Según el filósofo alemán Peter Sloterdijk, la izquierda fue siempre un banco mundial de la ira. Todos los resentimientos y las indignaciones iban a parar a ese segmento político-social. Desde el anarquismo de Bakunin hasta el estalinismo o el maoísmo.

Pero ahora el panorama occidental ha cambiando. No hay revoluciones. Hay "indignados” que incluso paulatinamente ganan elecciones, como se puede visualizar en Madrid y Barcelona en estos días.

El peligro de un potente banco de ira organizada y cruel hoy lo representa -más que otros- Boko Haram, un grupo terrorista yihadista que asesina indistintamente a cristianos y a musulmanes. Aunque el terrorismo atacó Francia a principios de año -recordemos la tragedia de los periodistas de "Charlie Hebdó”- y otras latitudes de Europa, el grueso de las agresiones se da en Irak, Siria, Yemen y Nigeria.

En el caso de este último país, de los 166 millones de habitantes de Nigeria, la mitad son cristianos. Incluso su actual Presidente, así como en el Camerún limítrofe, también es cristiano. En uno de los videos más recientes de Boko Haram, aparece el líder Shekau obligando al cristiano Paul Biya, Presidente de Camerún, a convertirse al Islam si quiere librar a su país y a su familia del azote de la violencia. Aunque ese grupo terrorista nació en 2002, su ofensiva letal se ha hecho presente a nivel global a partir de 2009. Desde entonces ha asesinado a más de 13.000 personas, 10.000 de ellas el año pasado. Nada digamos del éxodo de los lugareños, calculado ya en cientos de miles.
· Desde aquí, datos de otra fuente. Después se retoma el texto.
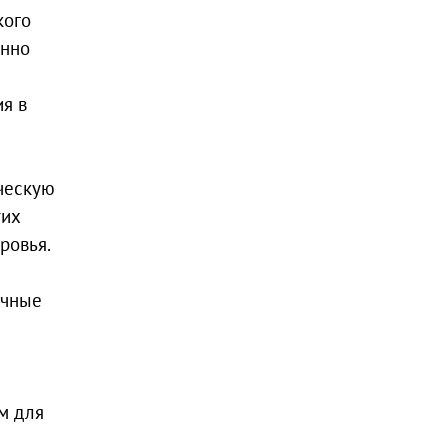
кого
енно
я в
ическую
тих
ровья.
ичные
м для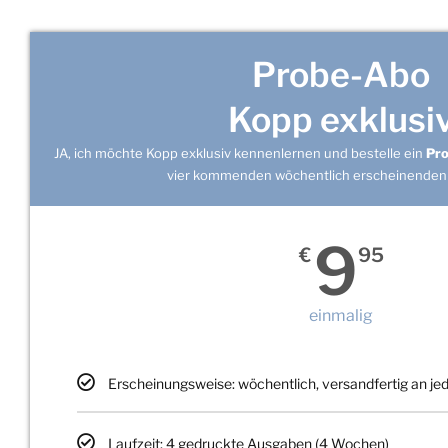
Probe-Abo
Kopp exklusi
JA, ich möchte Kopp exklusiv kennenlernen und bestelle ein
Pr
vier kommenden wöchentlich erscheinenden
9
€
95
einmalig
Erscheinungsweise: wöchentlich, versandfertig an j
Laufzeit: 4 gedruckte Ausgaben (4 Wochen)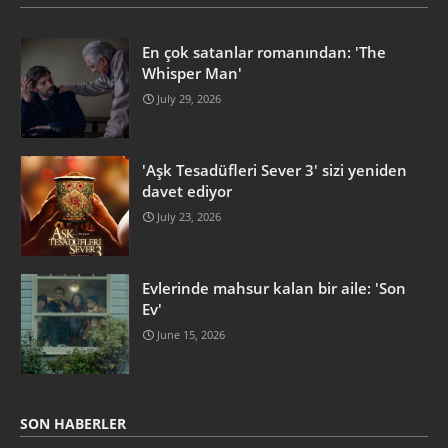
En çok satanlar romanından: 'The
Whisper Man'
July 29, 2026
'Aşk Tesadüfleri Sever 3' sizi yeniden
davet ediyor
July 23, 2026
Evlerinde mahsur kalan bir aile: 'Son
Ev'
June 15, 2026
SON HABERLER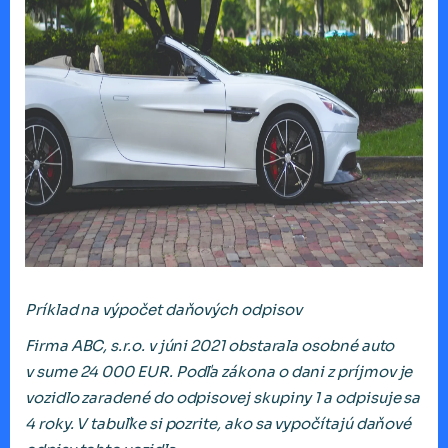
Príklad na výpočet daňových odpisov
Firma ABC, s.r.o. v júni 2021 obstarala osobné auto
v sume 24 000 EUR. Podľa zákona o dani z príjmov je
vozidlo zaradené do odpisovej skupiny 1 a odpisuje sa
4 roky. V tabuľke si pozrite, ako sa vypočítajú daňové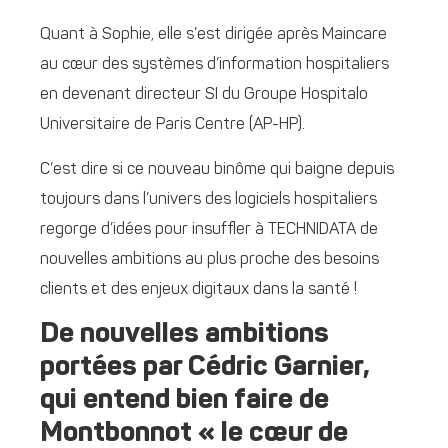
Quant à Sophie, elle s’est dirigée après Maincare
au cœur des systèmes d’information hospitaliers
en devenant directeur SI du Groupe Hospitalo
Universitaire de Paris Centre (AP-HP).
C’est dire si ce nouveau binôme qui baigne depuis
toujours dans l’univers des logiciels hospitaliers
regorge d’idées pour insuffler à TECHNIDATA de
nouvelles ambitions au plus proche des besoins
clients et des enjeux digitaux dans la santé !
De nouvelles ambitions
portées par Cédric Garnier,
qui entend bien faire de
Montbonnot « le cœur de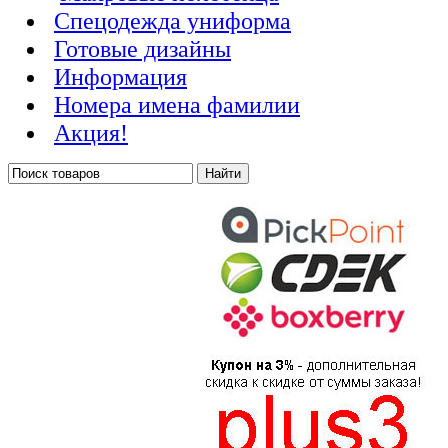
Cпецодежда униформа
Готовые дизайны
Информация
Номера имена фамилии
Акция!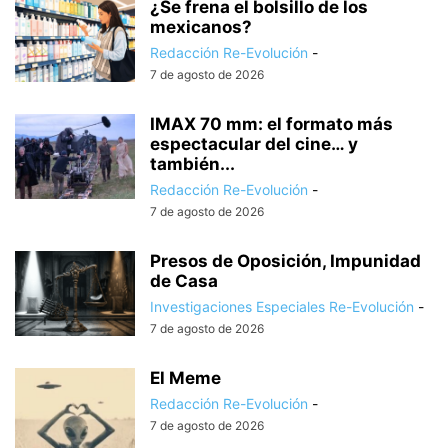
¿Se frena el bolsillo de los
mexicanos?
Redacción Re-Evolución
-
7 de agosto de 2026
IMAX 70 mm: el formato más
espectacular del cine… y
también...
Redacción Re-Evolución
-
7 de agosto de 2026
Presos de Oposición, Impunidad
de Casa
Investigaciones Especiales Re-Evolución
-
7 de agosto de 2026
El Meme
Redacción Re-Evolución
-
7 de agosto de 2026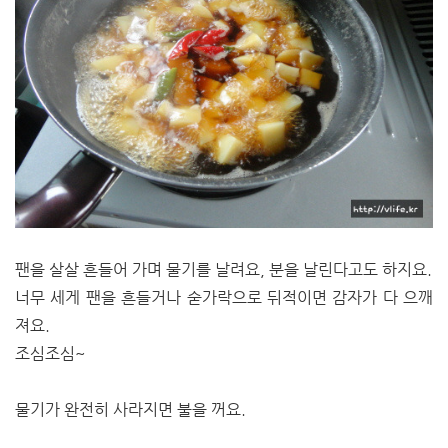
팬을 살살 흔들어 가며 물기를 날려요, 분을 날린다고도 하지요.
너무 세게 팬을 흔들거나 숟가락으로 뒤적이면 감자가 다 으깨
져요.
조심조심~
물기가 완전히 사라지면 불을 꺼요.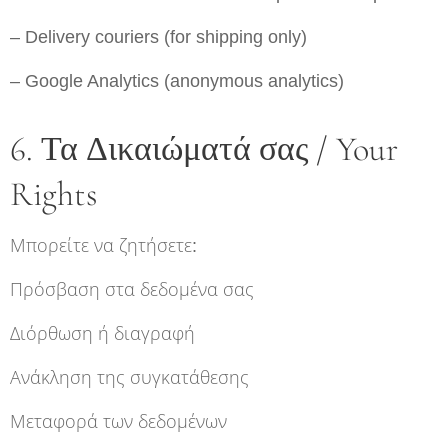
– Delivery couriers (for shipping only)
– Google Analytics (anonymous analytics)
6. Τα Δικαιώματά σας / Your
Rights
Μπορείτε να ζητήσετε:
Πρόσβαση στα δεδομένα σας
Διόρθωση ή διαγραφή
Ανάκληση της συγκατάθεσης
Μεταφορά των δεδομένων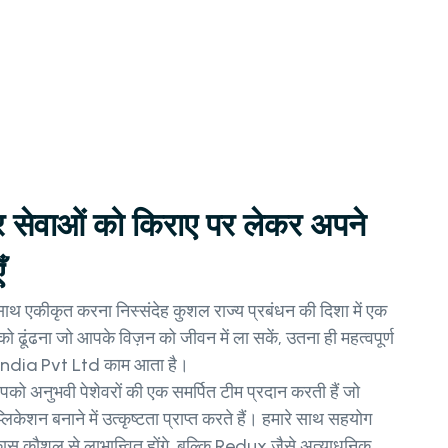
र सेवाओं को किराए पर लेकर अपने
ँ
थ एकीकृत करना निस्संदेह कुशल राज्य प्रबंधन की दिशा में एक
 ढूंढना जो आपके विज़न को जीवन में ला सकें, उतना ही महत्वपूर्ण
India Pvt Ltd काम आता है।
पको अनुभवी पेशेवरों की एक समर्पित टीम प्रदान करती हैं जो
िकेशन बनाने में उत्कृष्टता प्राप्त करते हैं। हमारे साथ सहयोग
ास कौशल से लाभान्वित होंगे, बल्कि Redux जैसे अत्याधुनिक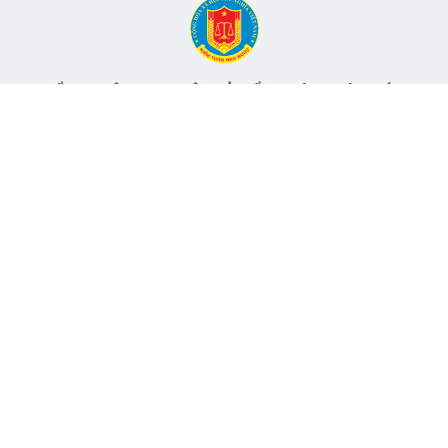
CỔNG THÔNG TIN ĐIỆN TỬ KIỂM TOÁN NHÀ NƯỚC
Cơ quan chủ quản: Kiểm toán nhà nước
Địa chỉ:
116 Nguyễn Chánh, Phường Yên Hòa, TP Hà Nội -
Điện
thoại:
024.6262.8616 -
Email:
banbientap@sav.gov.vn
Giấy phép số: 301/GP-BC, cấp ngày 06/07/2004
Chịu trách nhiệm chính: Bà Hà Thị Mỹ Dung - Phó Tổng Kiểm
toán nhà nước, Trưởng Ban biên tập.
Đang online:
64
Tổng lượt truy cập:
11.147.451
Thông tin liên hệ
Quy định sử dụng
Sơ đồ trang
© 2017 Bản quyền thuộc về Kiểm toán nhà nước Việt Nam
Estamos asistiendo a verdaderas masacres de cristianos en Medio Oriente. Cristianos en absoluta minoría e indefensos. No nos puede dejar iguales. Desde que Boko Haram actúa, no han dejado de cometer atrocidades. Como yihadistas sufistas que son, odian a los infieles en general, sean cristianos, animistas o seguidores de cualquier otra religión. Todo lo que sea "anterior” o "fuera” de la cultura generada por el profeta Mahoma, no posee valor. Por eso atacan los museos y hace poco mostraron al mundo la destrucción de imágenes milenarias del museo de Mosul. Claro que destruyen las copias, porque las auténticas, las venden a buen precio en el mercado negro de las obras artísticas de antigüedad.

Pero la prioridad última de su activismo es combatir lo que entienden son desviaciones dentro del Islam. Ello implica coaccionar o incluso asesinar, a no pocos musulmanes suníes como ellos, y también a seguidores del Shiísmo, que en el caso de un país como Nigeria son un total del casi 10% de su población. En Camerún, el pasado 4 de febrero, acabaron con la vida de cien personas en la localidad de Fotokol, y luego los terroristas entraron a tres mezquitas y en una de ellas, mataron a 31 fieles cuyo único "pecado” era estar allí, rezando. A los sufíes, más tolerantes y proclives al diálogo, los fustigan sin cesar. Eliminan sus líderes y cabezas e imponen nuevos maestros del terror. Más detalles de estas crueldades lo podemos encontrar en el número monográfico nº 1397 de la revista jesuita española "Fe y razón” de marzo de este año.

Como dice Marcos Aguinis en su artículo de La Nación del pasado 8 de mayo dedicado al tema islámico: ahora los cristianos son perseguidos y decapitados en Medio Oriente. Los que más suerte tienen, consiguen escapar. ¿Quién hubiera imaginado un siglo atrás que hoy, el lugar más seguro para los cristianos sea el Estado de Israel?.

En Europa hay más de 20 millones de musulmanes que conviven pacíficamente. Van a sus trabajos y arman sus familias y amistades con toda tranquilidad. Hay buena convivencia con otras religiones. Pero pequeños grupos se fanatizan, como expresión de un fundamentalismo decadente y violento. Quiera Dios ponga las cosas en su lugar y las Naciones Unidas oigan el clamor del papa Francisco, que se hace voz de los que sufren y son víctimas de la violencia intolerante. No dejemos de rezar por ellos. Ninguna religión que se precie de auténtica, puede favorecer el terror, que en el fondo es una opción por el nihilismo, la nada misma.